No titubeé: esa noche la verdad no me daba miedo.

—Ya he dejado de creer —dije—. Hace un año que no creo.

—Me lo temía —dijo Andrée. Se enderezó en las almohadas—: ¡Sylvie, no es posible que haya solo esta vida!

—He dejado de creer —repetí.

—A veces es difícil —dijo Andrée—. ¿Por qué quiere Dios que seamos desgraciados? Mi hermano me contesta que ese es el problema del mal y que los padres de la Iglesia resolvieron hace mucho; me repite lo que le enseñan en el seminario; eso no me satisface.

—No; si Dios existe, el mal no se entiende —dije.

—Pero a lo mejor hay que aceptar no entender —dijo Andrée—. Querer entenderlo todo es orgullo. —Apagó la lamparilla y añadió en un susurro—: Seguramente hay otra vida. ¡Tiene que haber otra vida! (pág.52-53).

La reacción posterior de Sylvie (Simone de Beauvoir), respecto a cómo afectaría su revelación y hasta qué punto podía permitirse ese tipo de conversaciones aparentemente inocentes, pero que ponían en riesgo la relación, es interesante.
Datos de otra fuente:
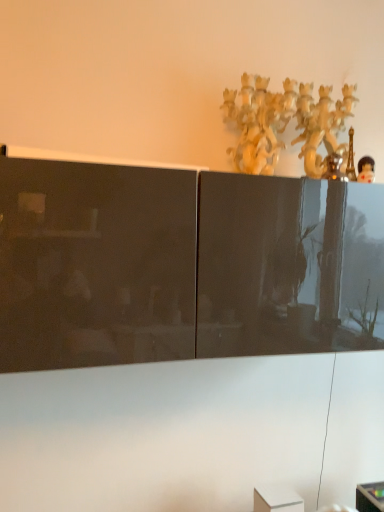
Question: Considering the positions of matte black cabinet at upper center and white glossy cabinet at upper center in the image, is matte black cabinet at upper center bigger or smaller than white glossy cabinet at upper center?

Choices:
 (A) big
 (B) small

Answer: (A)

Question: Considering their positions, is matte black cabinet at upper center located in front of or behind white glossy cabinet at upper center?

Choices:
 (A) behind
 (B) front

Answer: (A)

Question: Which object is the closest to the polished plastic figurine at upper right?

Choices:
 (A) matte black cabinet at upper center
 (B) white glossy cabinet at upper center

Answer: (B)

Question: Which object is the farthest from the matte black cabinet at upper center?

Choices:
 (A) polished plastic figurine at upper right
 (B) white glossy cabinet at upper center

Answer: (A)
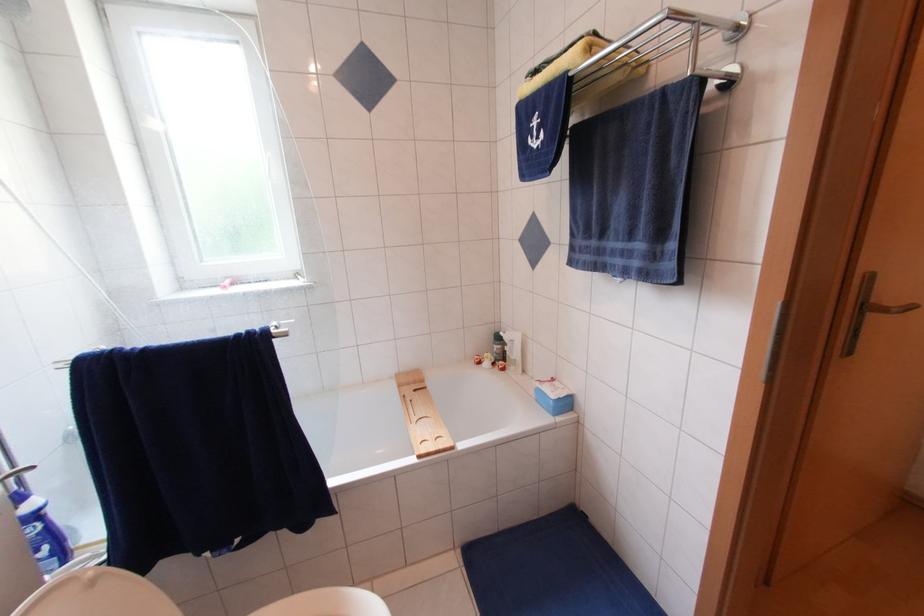
Locate an element on the screen. towel rack bar is located at coordinates (280, 329).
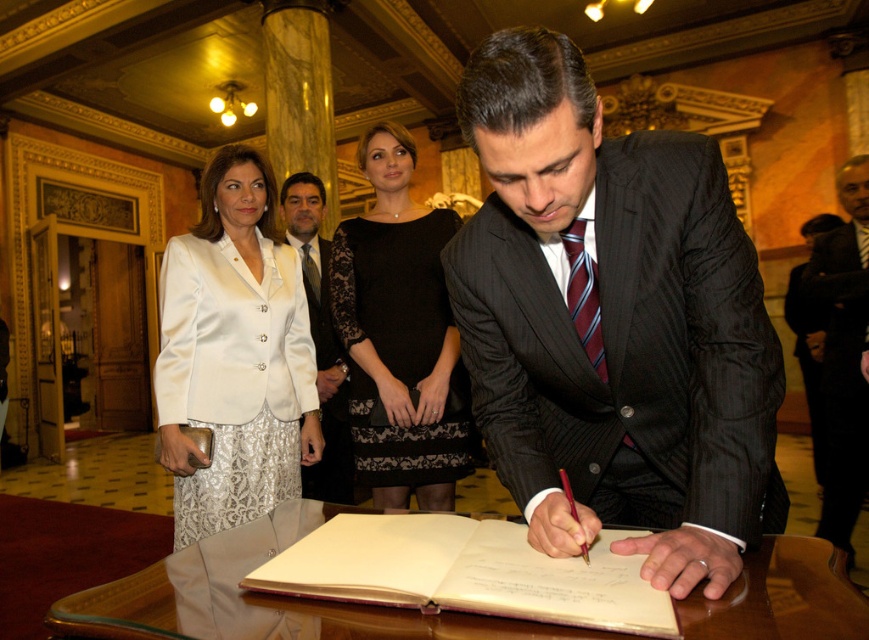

El pensamiento de la autora pone de manifiesto su tendencia al análisis filosófico, desde temprana edad.

—[…] Sylvie, si no cree en Dios, ¿cómo puede soportar estar viva?

—Pero sí me gusta estar viva —dije.

—A mí también. Pero, precisamente, si pensara que la gente a la que quiero iba a morirse del todo, me mataría enseguida.

—Yo no tengo ganas de matarme —dije.

Salimos de la sombra de la higuera y volvimos a casa en silencio. Andrée comulgó el domingo siguiente. (pág. 55).

El temor a la opinión de los demás, a ser jugados por nuestra postura en cuestiones de política, religión o por traspasar los lindes de lo aceptado por la mayoría, recuerdan a los tiempos presentes. Sin duda, además de la narración y de los ambientes que consigue crear, nos encontramos ante una obra sumamente interesante, bien narrada y de actualidad, de modo que esperamos que salga a la luz la obra completa de una autora que sigue orientando con sus valiosos destellos.